*** Opening of INFORMATION GIVEN ***

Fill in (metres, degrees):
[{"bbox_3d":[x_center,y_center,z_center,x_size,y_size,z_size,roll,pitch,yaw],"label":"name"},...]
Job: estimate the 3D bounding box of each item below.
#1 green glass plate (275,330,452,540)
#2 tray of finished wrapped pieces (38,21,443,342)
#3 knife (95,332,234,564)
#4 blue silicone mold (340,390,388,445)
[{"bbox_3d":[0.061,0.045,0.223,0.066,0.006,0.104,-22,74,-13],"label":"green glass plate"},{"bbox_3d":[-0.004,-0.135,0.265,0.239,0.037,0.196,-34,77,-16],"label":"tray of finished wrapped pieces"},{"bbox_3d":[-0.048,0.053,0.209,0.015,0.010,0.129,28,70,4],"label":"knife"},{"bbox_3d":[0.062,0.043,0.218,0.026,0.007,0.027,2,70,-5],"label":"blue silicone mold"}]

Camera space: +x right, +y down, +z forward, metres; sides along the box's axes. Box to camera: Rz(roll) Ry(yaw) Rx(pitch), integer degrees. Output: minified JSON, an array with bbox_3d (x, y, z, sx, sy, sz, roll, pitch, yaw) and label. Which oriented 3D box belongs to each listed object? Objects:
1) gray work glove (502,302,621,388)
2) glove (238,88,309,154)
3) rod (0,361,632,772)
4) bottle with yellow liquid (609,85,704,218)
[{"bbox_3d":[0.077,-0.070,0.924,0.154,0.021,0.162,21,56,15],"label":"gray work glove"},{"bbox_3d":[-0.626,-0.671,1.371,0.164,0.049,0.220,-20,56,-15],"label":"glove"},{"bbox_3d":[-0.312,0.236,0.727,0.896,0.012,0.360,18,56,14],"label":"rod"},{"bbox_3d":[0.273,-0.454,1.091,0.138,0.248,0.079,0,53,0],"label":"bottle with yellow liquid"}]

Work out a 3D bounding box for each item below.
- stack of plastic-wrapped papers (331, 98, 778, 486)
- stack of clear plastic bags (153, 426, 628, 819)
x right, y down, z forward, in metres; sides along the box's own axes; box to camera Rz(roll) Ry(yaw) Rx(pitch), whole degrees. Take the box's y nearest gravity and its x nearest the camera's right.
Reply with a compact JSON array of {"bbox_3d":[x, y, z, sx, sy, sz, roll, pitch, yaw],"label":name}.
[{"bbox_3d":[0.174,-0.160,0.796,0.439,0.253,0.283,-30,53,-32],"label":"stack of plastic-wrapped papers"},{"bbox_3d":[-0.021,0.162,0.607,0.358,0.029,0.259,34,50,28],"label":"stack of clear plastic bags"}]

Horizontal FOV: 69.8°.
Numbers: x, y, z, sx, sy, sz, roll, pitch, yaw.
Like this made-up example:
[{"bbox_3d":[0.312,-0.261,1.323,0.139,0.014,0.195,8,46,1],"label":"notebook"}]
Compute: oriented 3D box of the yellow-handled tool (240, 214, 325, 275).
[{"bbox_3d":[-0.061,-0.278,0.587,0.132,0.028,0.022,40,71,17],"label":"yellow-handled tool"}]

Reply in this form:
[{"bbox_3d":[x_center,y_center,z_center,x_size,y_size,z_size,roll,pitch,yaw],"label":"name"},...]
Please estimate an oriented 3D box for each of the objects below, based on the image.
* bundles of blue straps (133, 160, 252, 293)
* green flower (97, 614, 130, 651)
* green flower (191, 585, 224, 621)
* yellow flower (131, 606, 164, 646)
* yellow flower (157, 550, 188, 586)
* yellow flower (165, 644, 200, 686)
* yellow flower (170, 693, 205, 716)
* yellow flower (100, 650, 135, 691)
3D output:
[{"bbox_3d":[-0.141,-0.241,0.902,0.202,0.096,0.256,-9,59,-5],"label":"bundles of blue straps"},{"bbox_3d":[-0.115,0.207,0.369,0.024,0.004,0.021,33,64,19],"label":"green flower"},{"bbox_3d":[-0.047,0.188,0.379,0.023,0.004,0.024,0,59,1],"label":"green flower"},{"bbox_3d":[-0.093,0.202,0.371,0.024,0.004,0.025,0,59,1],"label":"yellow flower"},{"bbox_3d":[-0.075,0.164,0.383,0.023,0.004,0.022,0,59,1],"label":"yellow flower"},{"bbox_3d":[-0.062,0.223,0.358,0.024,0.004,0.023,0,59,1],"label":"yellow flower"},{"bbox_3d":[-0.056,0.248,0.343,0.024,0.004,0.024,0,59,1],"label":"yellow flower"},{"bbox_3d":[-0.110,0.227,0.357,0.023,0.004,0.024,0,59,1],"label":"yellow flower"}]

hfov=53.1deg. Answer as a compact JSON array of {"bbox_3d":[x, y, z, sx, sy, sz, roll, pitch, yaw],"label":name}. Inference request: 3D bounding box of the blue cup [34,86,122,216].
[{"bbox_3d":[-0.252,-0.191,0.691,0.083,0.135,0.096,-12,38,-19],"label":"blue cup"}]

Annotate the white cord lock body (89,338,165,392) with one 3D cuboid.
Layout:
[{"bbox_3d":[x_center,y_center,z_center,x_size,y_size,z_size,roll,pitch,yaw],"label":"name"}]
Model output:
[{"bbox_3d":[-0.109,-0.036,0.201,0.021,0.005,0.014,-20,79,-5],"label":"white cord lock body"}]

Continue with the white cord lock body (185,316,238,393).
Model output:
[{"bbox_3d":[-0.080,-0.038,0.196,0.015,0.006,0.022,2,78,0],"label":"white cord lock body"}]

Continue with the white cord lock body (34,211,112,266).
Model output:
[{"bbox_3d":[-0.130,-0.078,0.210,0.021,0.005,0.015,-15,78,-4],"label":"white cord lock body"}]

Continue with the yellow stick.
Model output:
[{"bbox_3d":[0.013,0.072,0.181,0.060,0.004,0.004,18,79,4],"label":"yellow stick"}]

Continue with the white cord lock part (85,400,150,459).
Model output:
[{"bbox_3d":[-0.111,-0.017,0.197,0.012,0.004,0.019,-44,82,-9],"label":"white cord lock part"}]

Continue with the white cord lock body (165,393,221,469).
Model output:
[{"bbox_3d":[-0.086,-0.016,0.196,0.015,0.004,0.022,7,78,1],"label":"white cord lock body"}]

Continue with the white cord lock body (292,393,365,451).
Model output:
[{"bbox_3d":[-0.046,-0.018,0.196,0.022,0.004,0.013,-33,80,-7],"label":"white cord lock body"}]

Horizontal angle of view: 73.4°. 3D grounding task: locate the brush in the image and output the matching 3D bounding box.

*** Close of INFORMATION GIVEN ***

## PROBLEM TO SOLVE
The answer must restate each entry word for word.

## YOUR SOLUTION
Fill in (metres, degrees):
[{"bbox_3d":[x_center,y_center,z_center,x_size,y_size,z_size,roll,pitch,yaw],"label":"name"},...]
Job: estimate the 3D bounding box of each item below.
#1 green glass plate (275,330,452,540)
#2 tray of finished wrapped pieces (38,21,443,342)
#3 knife (95,332,234,564)
#4 blue silicone mold (340,390,388,445)
[{"bbox_3d":[0.061,0.045,0.223,0.066,0.006,0.104,-22,74,-13],"label":"green glass plate"},{"bbox_3d":[-0.004,-0.135,0.265,0.239,0.037,0.196,-34,77,-16],"label":"tray of finished wrapped pieces"},{"bbox_3d":[-0.048,0.053,0.209,0.015,0.010,0.129,28,70,4],"label":"knife"},{"bbox_3d":[0.062,0.043,0.218,0.026,0.007,0.027,2,70,-5],"label":"blue silicone mold"}]

Camera space: +x right, +y down, +z forward, metres; sides along the box's axes. Box to camera: Rz(roll) Ry(yaw) Rx(pitch), integer degrees. Output: minified JSON, an array with bbox_3d (x, y, z, sx, sy, sz, roll, pitch, yaw) and label. Which oriented 3D box belongs to each listed object? Objects:
1) gray work glove (502,302,621,388)
2) glove (238,88,309,154)
3) rod (0,361,632,772)
4) bottle with yellow liquid (609,85,704,218)
[{"bbox_3d":[0.077,-0.070,0.924,0.154,0.021,0.162,21,56,15],"label":"gray work glove"},{"bbox_3d":[-0.626,-0.671,1.371,0.164,0.049,0.220,-20,56,-15],"label":"glove"},{"bbox_3d":[-0.312,0.236,0.727,0.896,0.012,0.360,18,56,14],"label":"rod"},{"bbox_3d":[0.273,-0.454,1.091,0.138,0.248,0.079,0,53,0],"label":"bottle with yellow liquid"}]

Work out a 3D bounding box for each item below.
- stack of plastic-wrapped papers (331, 98, 778, 486)
- stack of clear plastic bags (153, 426, 628, 819)
x right, y down, z forward, in metres; sides along the box's own axes; box to camera Rz(roll) Ry(yaw) Rx(pitch), whole degrees. Take the box's y nearest gravity and its x nearest the camera's right.
Reply with a compact JSON array of {"bbox_3d":[x, y, z, sx, sy, sz, roll, pitch, yaw],"label":name}.
[{"bbox_3d":[0.174,-0.160,0.796,0.439,0.253,0.283,-30,53,-32],"label":"stack of plastic-wrapped papers"},{"bbox_3d":[-0.021,0.162,0.607,0.358,0.029,0.259,34,50,28],"label":"stack of clear plastic bags"}]

Horizontal FOV: 69.8°.
Numbers: x, y, z, sx, sy, sz, roll, pitch, yaw.
Like this made-up example:
[{"bbox_3d":[0.312,-0.261,1.323,0.139,0.014,0.195,8,46,1],"label":"notebook"}]
Compute: oriented 3D box of the yellow-handled tool (240, 214, 325, 275).
[{"bbox_3d":[-0.061,-0.278,0.587,0.132,0.028,0.022,40,71,17],"label":"yellow-handled tool"}]

Reply in this form:
[{"bbox_3d":[x_center,y_center,z_center,x_size,y_size,z_size,roll,pitch,yaw],"label":"name"},...]
Please estimate an oriented 3D box for each of the objects below, based on the image.
* bundles of blue straps (133, 160, 252, 293)
* green flower (97, 614, 130, 651)
* green flower (191, 585, 224, 621)
* yellow flower (131, 606, 164, 646)
* yellow flower (157, 550, 188, 586)
* yellow flower (165, 644, 200, 686)
* yellow flower (170, 693, 205, 716)
* yellow flower (100, 650, 135, 691)
3D output:
[{"bbox_3d":[-0.141,-0.241,0.902,0.202,0.096,0.256,-9,59,-5],"label":"bundles of blue straps"},{"bbox_3d":[-0.115,0.207,0.369,0.024,0.004,0.021,33,64,19],"label":"green flower"},{"bbox_3d":[-0.047,0.188,0.379,0.023,0.004,0.024,0,59,1],"label":"green flower"},{"bbox_3d":[-0.093,0.202,0.371,0.024,0.004,0.025,0,59,1],"label":"yellow flower"},{"bbox_3d":[-0.075,0.164,0.383,0.023,0.004,0.022,0,59,1],"label":"yellow flower"},{"bbox_3d":[-0.062,0.223,0.358,0.024,0.004,0.023,0,59,1],"label":"yellow flower"},{"bbox_3d":[-0.056,0.248,0.343,0.024,0.004,0.024,0,59,1],"label":"yellow flower"},{"bbox_3d":[-0.110,0.227,0.357,0.023,0.004,0.024,0,59,1],"label":"yellow flower"}]

hfov=53.1deg. Answer as a compact JSON array of {"bbox_3d":[x, y, z, sx, sy, sz, roll, pitch, yaw],"label":name}. Inference request: 3D bounding box of the blue cup [34,86,122,216].
[{"bbox_3d":[-0.252,-0.191,0.691,0.083,0.135,0.096,-12,38,-19],"label":"blue cup"}]

Annotate the white cord lock body (89,338,165,392) with one 3D cuboid.
Layout:
[{"bbox_3d":[x_center,y_center,z_center,x_size,y_size,z_size,roll,pitch,yaw],"label":"name"}]
Model output:
[{"bbox_3d":[-0.109,-0.036,0.201,0.021,0.005,0.014,-20,79,-5],"label":"white cord lock body"}]

Continue with the white cord lock body (185,316,238,393).
Model output:
[{"bbox_3d":[-0.080,-0.038,0.196,0.015,0.006,0.022,2,78,0],"label":"white cord lock body"}]

Continue with the white cord lock body (34,211,112,266).
Model output:
[{"bbox_3d":[-0.130,-0.078,0.210,0.021,0.005,0.015,-15,78,-4],"label":"white cord lock body"}]

Continue with the yellow stick.
Model output:
[{"bbox_3d":[0.013,0.072,0.181,0.060,0.004,0.004,18,79,4],"label":"yellow stick"}]

Continue with the white cord lock part (85,400,150,459).
Model output:
[{"bbox_3d":[-0.111,-0.017,0.197,0.012,0.004,0.019,-44,82,-9],"label":"white cord lock part"}]

Continue with the white cord lock body (165,393,221,469).
Model output:
[{"bbox_3d":[-0.086,-0.016,0.196,0.015,0.004,0.022,7,78,1],"label":"white cord lock body"}]

Continue with the white cord lock body (292,393,365,451).
Model output:
[{"bbox_3d":[-0.046,-0.018,0.196,0.022,0.004,0.013,-33,80,-7],"label":"white cord lock body"}]

Horizontal angle of view: 73.4°. 3D grounding task: locate the brush in the image and output the matching 3D bounding box.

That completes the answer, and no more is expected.